■ BRIEF ■
Pull out every line in the entries below that contains the string "tangentPropagation", matching its case exactly.
^^^^
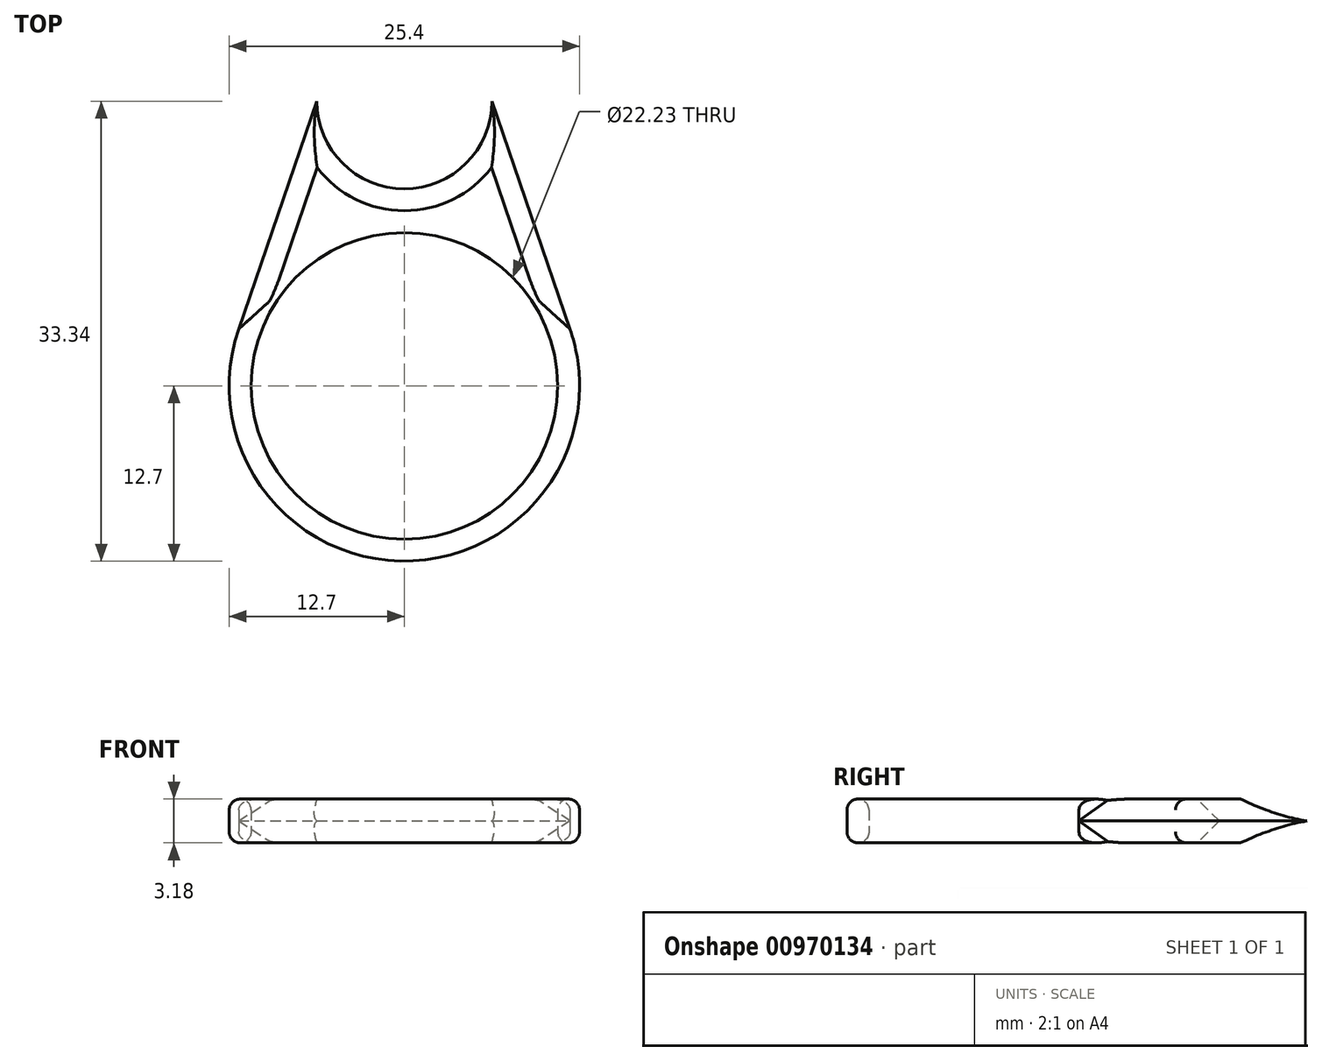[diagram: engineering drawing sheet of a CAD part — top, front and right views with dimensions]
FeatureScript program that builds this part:
annotation { "Feature Type Name" : "Feature", "Feature Type Description" : "" }
export const myFeature = defineFeature(function(context is Context, id is Id, definition is map)
    precondition{}
    {
        {
            var Q0;
            Q0=qCreatedBy(makeId("Top.planeOp"),FACE);
            var sketch = newSketch(context, id + "F0", { "sketchPlane" : qUnion([Q0])});
            skCircle(sketch, "E0", {"center": v(0, 0) * mm, "radius": 11.11 * mm});
            skArc(sketch, "E1", {"start": v(-12.01, 4.12) * mm, "mid": v(0, -12.7) * mm, "end": v(12.01, 4.12) * mm});
            skPoint(sketch, "E2", {"position": v(0, 20.64) * mm});
            skLineSegment(sketch, "E3", {"start": v(-12.01, 4.12) * mm, "end": v(-6.35, 20.64) * mm});
            skLineSegment(sketch, "E4", {"start": v(12.01, 4.12) * mm, "end": v(6.35, 20.64) * mm});
            skArc(sketch, "E5", {"start": v(-6.35, 20.64) * mm, "mid": v(0, 14.29) * mm, "end": v(6.35, 20.64) * mm});
            skLineSegment(sketch, "E6", {"start": v(-12.01, 4.12) * mm, "end": v(-7.45, 8.24) * mm});
            skLineSegment(sketch, "E7", {"start": v(12.01, 4.12) * mm, "end": v(7.45, 8.24) * mm});
            skSolve(sketch);
        }
        {
            var Q0;
            Q0=makeQuery(id+"F0.imprint","IMPRINT",FACE,{"disambiguationData":[TD([[makeQuery(id+"F0.imprint","IMPRINT",EDGE,{"derivedFrom":sQuery(id+"F0.wireOp",EDGE,"E3")}),-1.0]])]});
            extrude(context, id + "F1", {"entities" : qUnion([Q0]), "depth" : 3.17 * mm, "offsetDistance" : 25.4 * mm});
        }
        {
            var Q0;
            Q0=makeQuery(id+"F1.opExtrude","CAP_EDGE",EDGE,{"disambiguationData":[OSD([sQuery(id+"F0.wireOp",EDGE,"E3")])],"isStart":false});
            var Q1;
            Q1=makeQuery(id+"F1.opExtrude","CAP_EDGE",EDGE,{"disambiguationData":[OSD([sQuery(id+"F0.wireOp",EDGE,"E3")])],"isStart":true});
            var Q2;
            Q2=makeQuery(id+"F1.opExtrude","CAP_EDGE",EDGE,{"disambiguationData":[OSD([sQuery(id+"F0.wireOp",EDGE,"E5")])],"isStart":true});
            var Q3;
            Q3=makeQuery(id+"F1.opExtrude","CAP_EDGE",EDGE,{"disambiguationData":[OSD([sQuery(id+"F0.wireOp",EDGE,"E5")])],"isStart":false});
            var Q4;
            Q4=makeQuery(id+"F1.opExtrude","CAP_EDGE",EDGE,{"disambiguationData":[OSD([sQuery(id+"F0.wireOp",EDGE,"E4")])],"isStart":false});
            var Q5;
            Q5=makeQuery(id+"F1.opExtrude","CAP_EDGE",EDGE,{"disambiguationData":[OSD([sQuery(id+"F0.wireOp",EDGE,"E4")])],"isStart":true});
            chamfer(context, id + "F2", {"entities" : qUnion([Q0, Q1, Q2, Q3, Q4, Q5]), "width" : 1.59 * mm, "tangentPropagation" : true});
        }
        {
            var Q0;
            Q0=makeQuery(id+"F0.imprint","IMPRINT",FACE,{"disambiguationData":[TD([[makeQuery(id+"F0.imprint","IMPRINT",EDGE,{"derivedFrom":sQuery(id+"F0.wireOp",EDGE,"E1")}),1.0]])]});
            extrude(context, id + "F3", {"entities" : qUnion([Q0]), "operationType" : NewBodyOperationType.ADD, "depth" : 3.17 * mm, "offsetDistance" : 25.4 * mm});
        }
        {
            var Q0;
            {var subQ0=sQuery(id+"F0.wireOp",EDGE,"E0");Q0=makeQuery(id+"F3.boolean.opBoolean","MERGE",EDGE,{"derivedFrom":[makeQuery(id+"F1.opExtrude","CAP_EDGE",EDGE,{"disambiguationData":[OSD([subQ0])],"isStart":false}),makeQuery(id+"F3.opExtrude","CAP_EDGE",EDGE,{"disambiguationData":[OSD([subQ0])],"isStart":false})]});}
            var Q1;
            {var subQ0=sQuery(id+"F0.wireOp",EDGE,"E0");Q1=makeQuery(id+"F3.boolean.opBoolean","MERGE",EDGE,{"derivedFrom":[makeQuery(id+"F1.opExtrude","CAP_EDGE",EDGE,{"disambiguationData":[OSD([subQ0])],"isStart":true}),makeQuery(id+"F3.opExtrude","CAP_EDGE",EDGE,{"disambiguationData":[OSD([subQ0])],"isStart":true})]});}
            var Q2;
            Q2=makeQuery(id+"F3.opExtrude","CAP_EDGE",EDGE,{"disambiguationData":[OSD([sQuery(id+"F0.wireOp",EDGE,"E1")])],"isStart":true});
            var Q3;
            Q3=makeQuery(id+"F3.opExtrude","CAP_EDGE",EDGE,{"disambiguationData":[OSD([sQuery(id+"F0.wireOp",EDGE,"E1")])],"isStart":false});
            fillet(context, id + "F4", {"entities" : qUnion([Q0, Q1, Q2, Q3]), "radius" : 0.8 * mm, "tangentPropagation" : true, "allowEdgeOverflow" : false});
        }
    });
^^^^
■ SOLUTION ■
            chamfer(context, id + "F2", {"entities" : qUnion([Q0, Q1, Q2, Q3, Q4, Q5]), "width" : 1.59 * mm, "tangentPropagation" : true});
            fillet(context, id + "F4", {"entities" : qUnion([Q0, Q1, Q2, Q3]), "radius" : 0.8 * mm, "tangentPropagation" : true, "allowEdgeOverflow" : false});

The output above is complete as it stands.